Cookie Consent Tools – although CCPA, unlike the GDPR, does not require upfront consent for the collection of data via cookies, many companies are choosing to collect consent. Cookie consent tools are readily available, inexpensive, and efficiently allow for implementation of opt-out rights where the use of cookies would be considered a sale.
Confusion About Whether Cookie Collection is a Sale – some organizations are treating such collections as sales across the board, while others are not. Some organizations have gone so far as to state in their privacy policy that they are uncertain of the meaning of “sale” under the CCPA.
Updating Service Provider Contracts – for many businesses, this process is still ongoing. The effort is also affected by confusion about what uses of data by a service provider are permissible under the definition of “business purpose.” In particular, there is confusion as to where to draw the line between “undertaking internal research for technological development and demonstration” and using data for a “commercial purpose.”
CCPA 2.0
While businesses are still trying to interpret and comply with the CCPA, real estate developer and CCPA co-creator, Alastair Mactaggart, has been gathering votes to get a new privacy initiative, the California Privacy Rights and Enforcement Act of 2020, on the November ballot.

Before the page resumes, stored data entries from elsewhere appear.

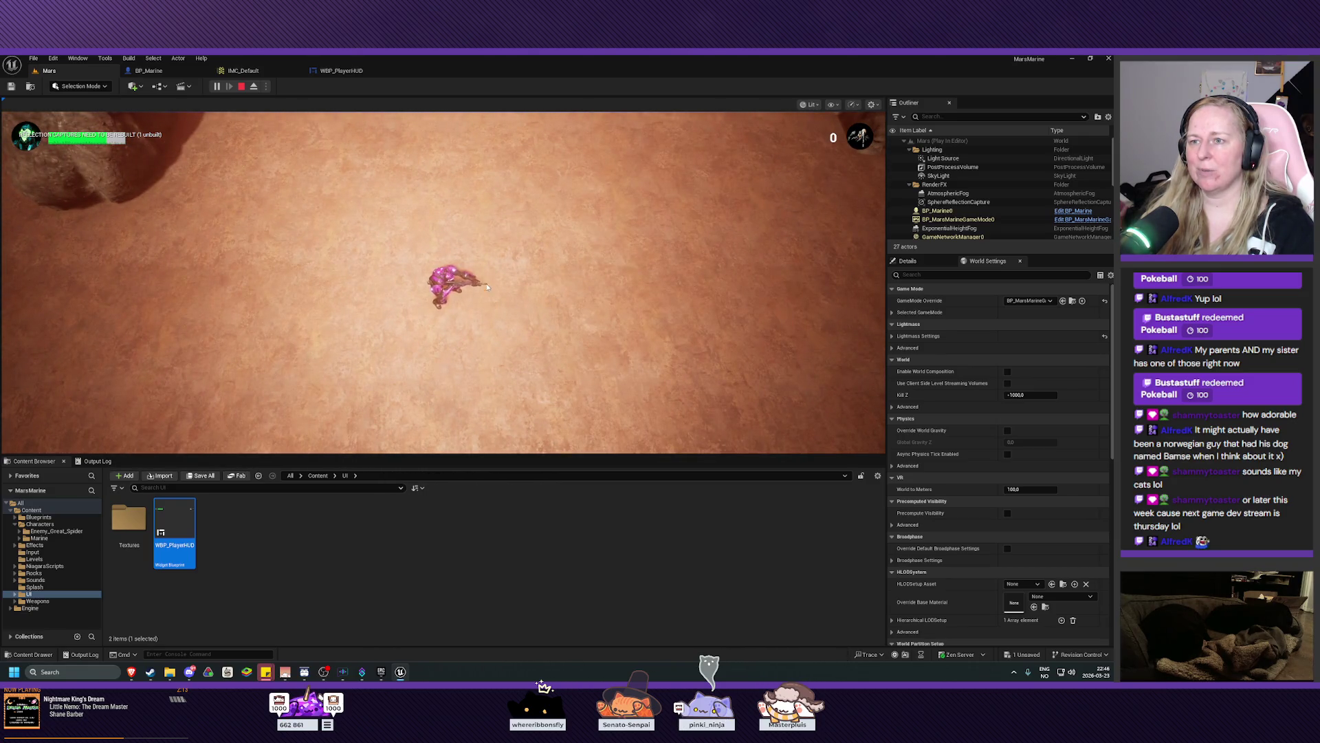
Fire the Marine's rifle five times while watching the HUD kill counter.
left_click(588, 281)
left_click(588, 281)
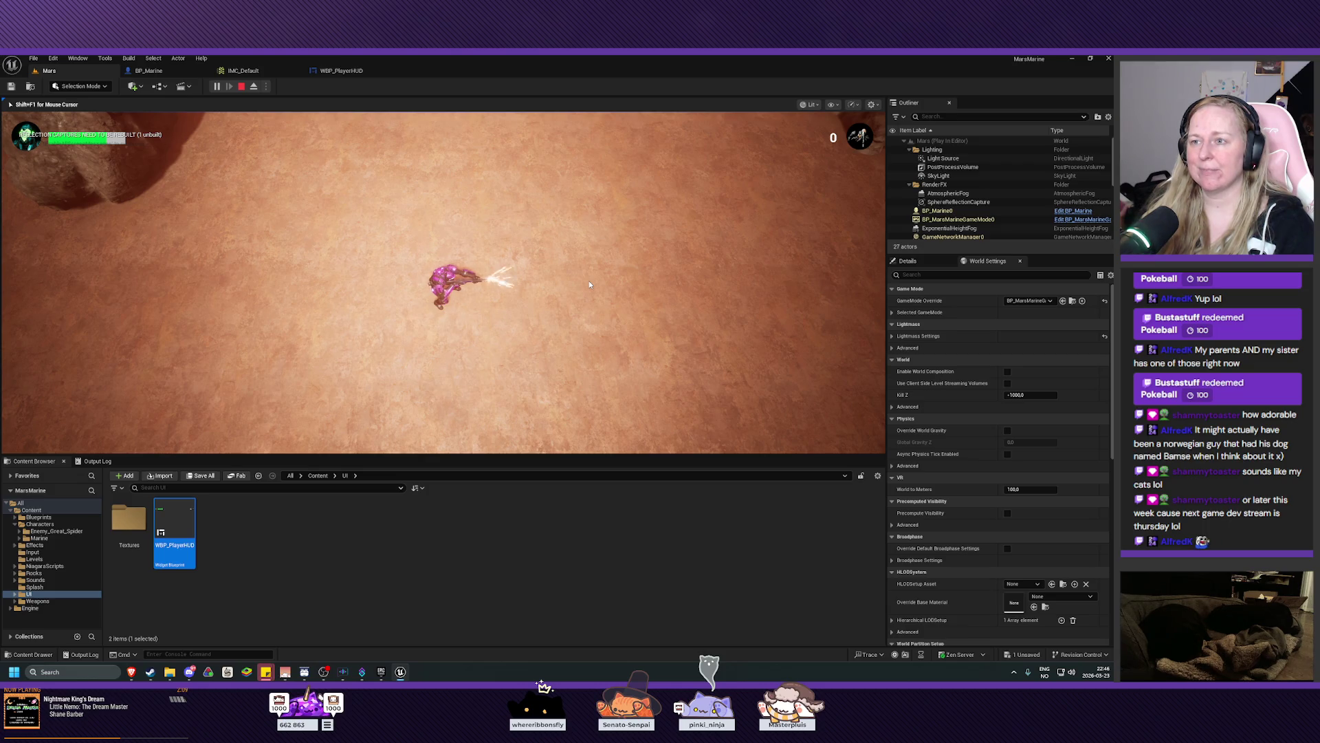
left_click(588, 281)
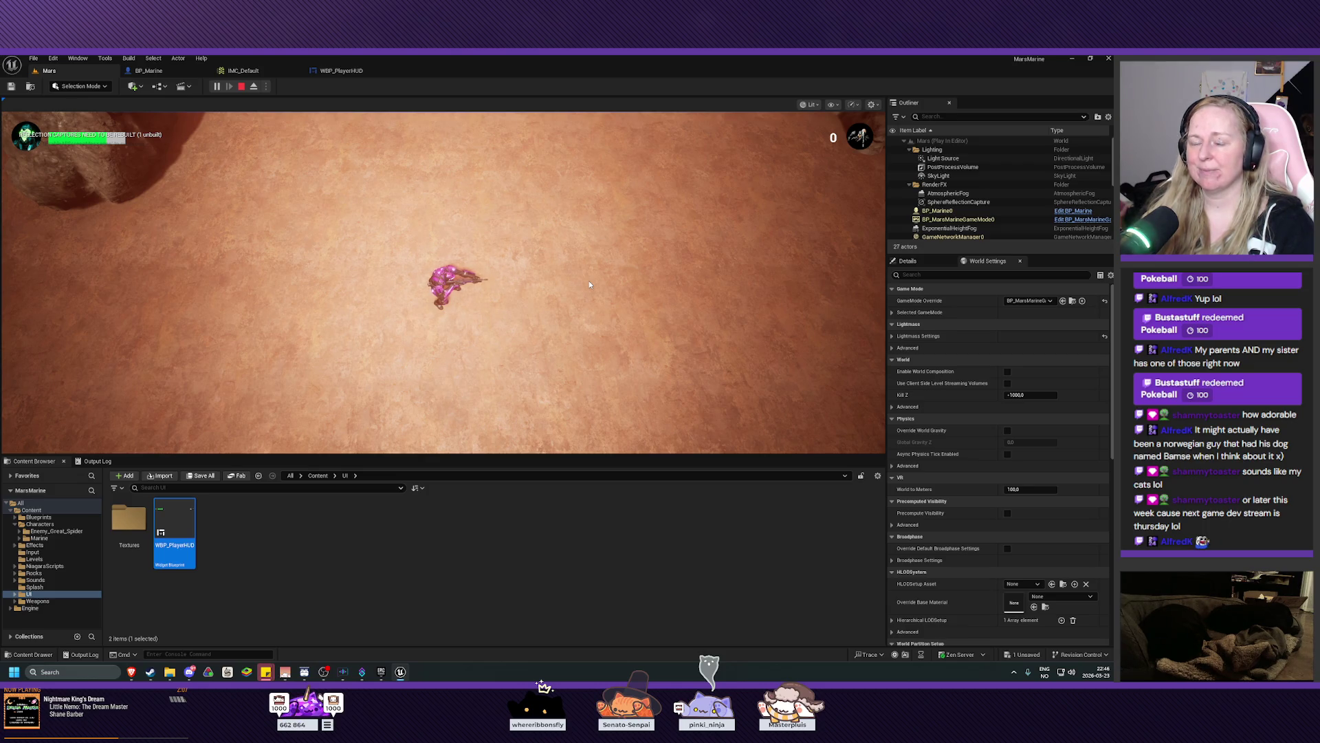
left_click(588, 281)
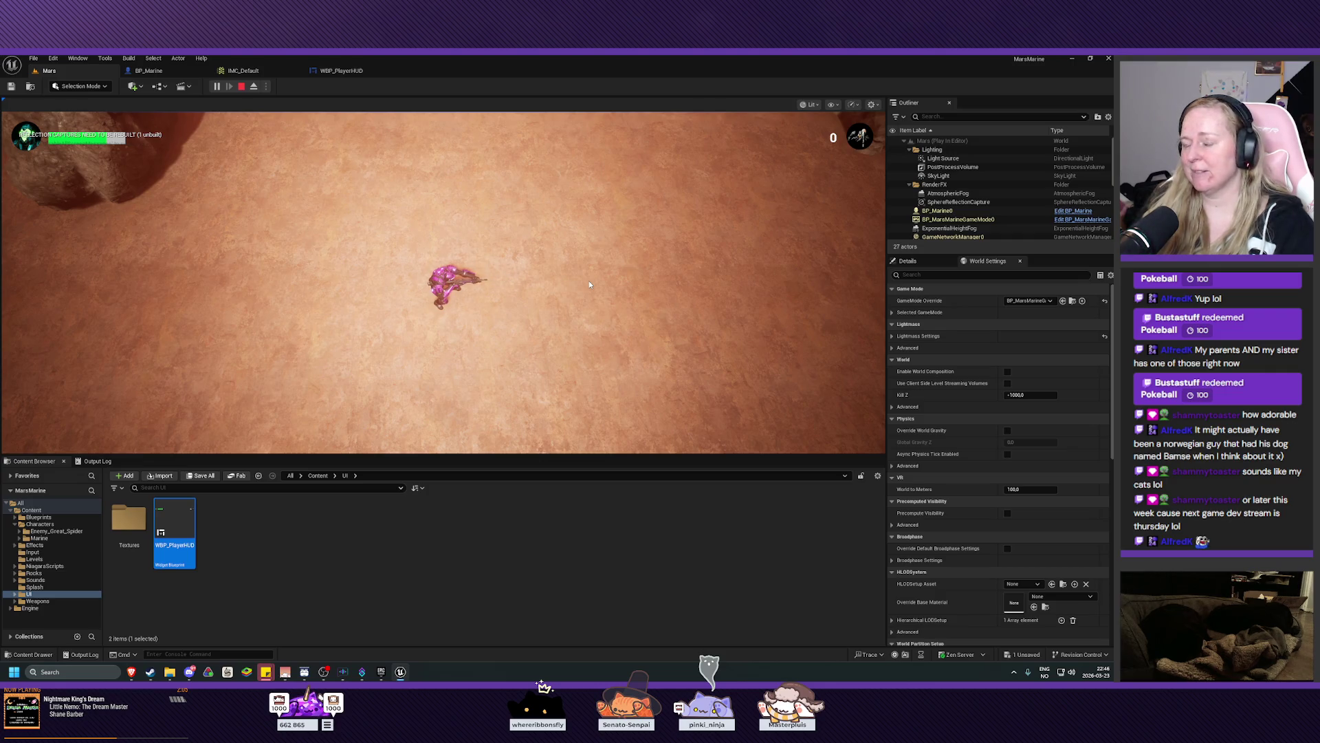
left_click(589, 281)
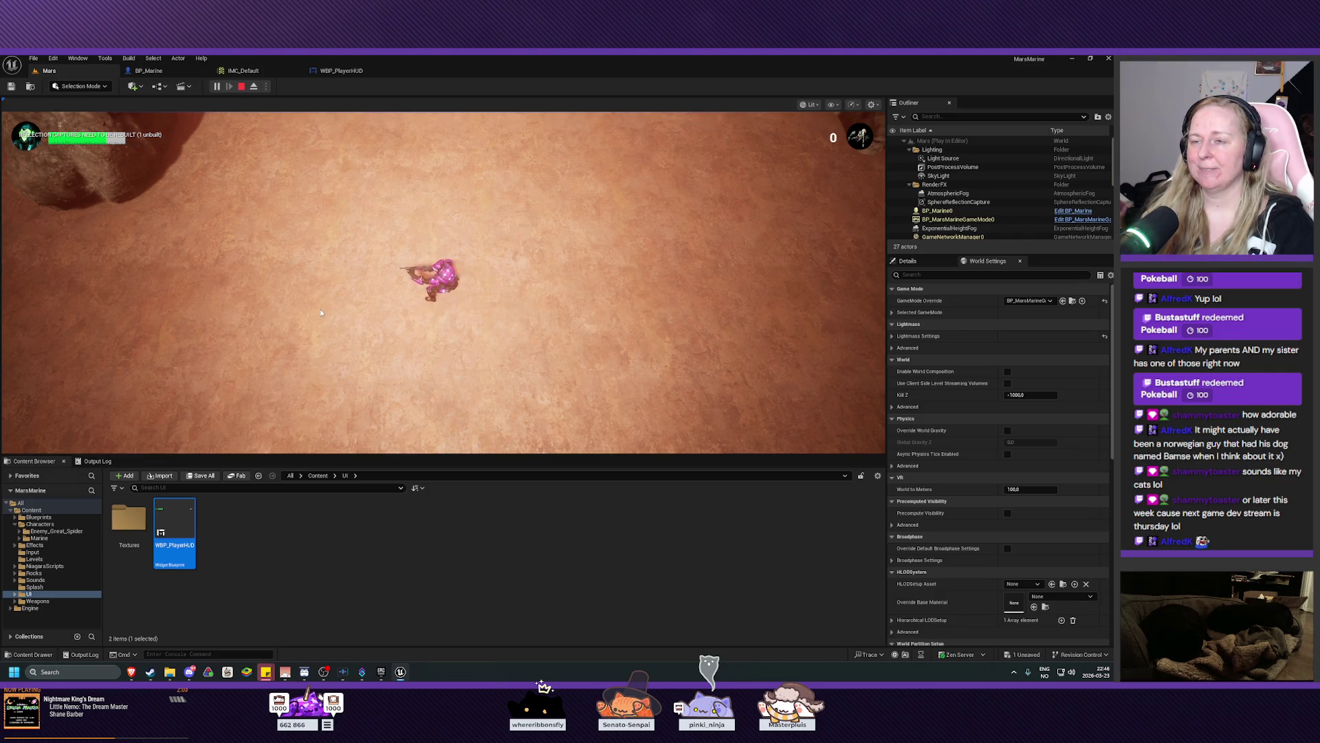
Walk the Marine up and down the terrain in several directions.
key("d")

The new initiative, known as CCPA 2.0, would amend the CCPA by imposing limitations on businesses’ use of “sensitive personal information” (such as sexual orientation, biometric, health and financial information, and precise geolocation), adding the right to correction, tripling the maximum penalties for privacy violations of children under 16, and establishing a government agency to implement and enforce the act, among other potential revisions.
Mactaggart had until April 21st to submit the requisite 623,212 verified signatures (which, as of the date of publication, have not yet been confirmed). Assuming enough signatures are gathered, the deadline by which the California Secretary of State must certify initiatives for the November ballot, and by which Mactaggart may withdraw the initiative, is June 25.